In the last post, a quotation from Dr Jerome Groopman highlighted two common physician errors, the first being to lump together all patients with medically unexplained symptoms and label them hypochondriacs.

Hypochondria is anxiety about having a serious illness that is not relieved by factual information to the contrary.  This condition was rare in my practice with only a handful seen in my office over 25 years.  Treating it as a form of anxiety disorder is likely the best approach.

Also relatively uncommon is another cause for unexplained illness, Somatization Disorder.  Here the patient is not particularly anxious and accepts factual information about their condition.  Symptoms in these patients often improve, only to be replaced by a new, equally unexplainable illness.  These patients respond best to regular medical follow-up visits consisting of sympathetic listening, a physical exam focused on the complaint of the moment, reassurance, a minimum of diagnostic testing and scheduling another follow-up visit at a slightly longer interval than the last visit.  Identifying and treating their psychosocial stresses is usually not helpful.

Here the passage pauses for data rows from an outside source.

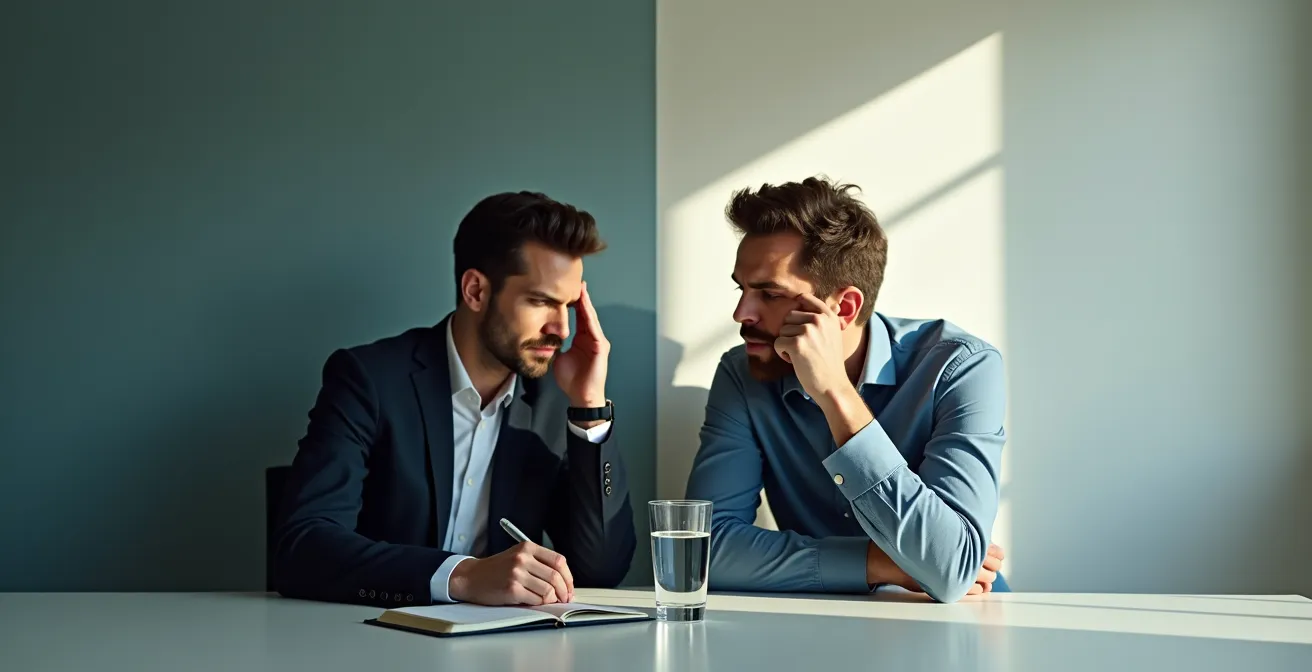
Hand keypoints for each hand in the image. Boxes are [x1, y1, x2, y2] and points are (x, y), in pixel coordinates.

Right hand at [448, 541, 574, 604]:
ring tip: (550, 602)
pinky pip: (536, 599)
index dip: (568, 577)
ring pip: (548, 590)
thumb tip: (563, 581)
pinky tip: (536, 603)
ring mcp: (517, 574)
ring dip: (552, 599)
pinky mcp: (511, 589)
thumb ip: (538, 563)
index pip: (558, 561)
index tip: (569, 587)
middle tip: (565, 599)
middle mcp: (522, 558)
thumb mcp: (518, 557)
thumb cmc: (496, 570)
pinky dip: (540, 603)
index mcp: (527, 547)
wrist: (471, 577)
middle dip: (564, 591)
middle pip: (555, 576)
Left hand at [553, 281, 609, 414]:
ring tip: (581, 288)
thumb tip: (543, 336)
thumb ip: (554, 345)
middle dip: (581, 297)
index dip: (573, 303)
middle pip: (586, 313)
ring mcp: (597, 341)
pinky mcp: (600, 347)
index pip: (578, 316)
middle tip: (576, 281)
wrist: (581, 396)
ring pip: (591, 317)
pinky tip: (585, 305)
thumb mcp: (559, 357)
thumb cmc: (572, 380)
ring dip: (586, 303)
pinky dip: (589, 316)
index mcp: (582, 339)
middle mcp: (591, 337)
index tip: (566, 289)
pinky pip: (593, 328)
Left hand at [773, 293, 848, 400]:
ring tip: (801, 355)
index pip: (805, 298)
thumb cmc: (829, 362)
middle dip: (791, 332)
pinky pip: (778, 343)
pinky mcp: (797, 344)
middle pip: (789, 316)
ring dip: (787, 343)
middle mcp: (819, 320)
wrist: (832, 385)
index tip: (798, 320)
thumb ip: (825, 318)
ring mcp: (808, 331)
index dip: (797, 308)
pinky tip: (795, 361)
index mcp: (829, 316)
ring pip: (782, 330)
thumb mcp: (833, 334)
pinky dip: (782, 353)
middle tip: (803, 347)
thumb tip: (824, 302)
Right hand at [867, 542, 1005, 594]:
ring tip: (983, 578)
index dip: (997, 553)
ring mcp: (957, 571)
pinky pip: (974, 591)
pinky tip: (975, 587)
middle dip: (992, 567)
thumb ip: (956, 536)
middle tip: (990, 567)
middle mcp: (961, 554)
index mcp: (960, 538)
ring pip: (986, 579)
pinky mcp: (950, 587)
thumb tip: (980, 544)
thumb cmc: (912, 545)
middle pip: (991, 565)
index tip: (997, 555)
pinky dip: (977, 589)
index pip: (991, 549)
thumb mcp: (936, 533)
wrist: (890, 559)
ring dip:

The third and by far most common cause for illness with no identifiable physical cause is Psychophysiologic Disorder or PPD, the new technical term for Stress Illness.  Symptoms usually can be linked to psychosocial stress and typically improve when the stress is identified and treated.  This is not the case for Hypochondria or Somatization Disorder.  These patients accept factual information about their condition.  Some of them suffer from an anxiety disorder but it is not focused on fear of an underlying serious illness.  They often have multiple symptoms but their illness is much more stable over time than in Somatization Disorder.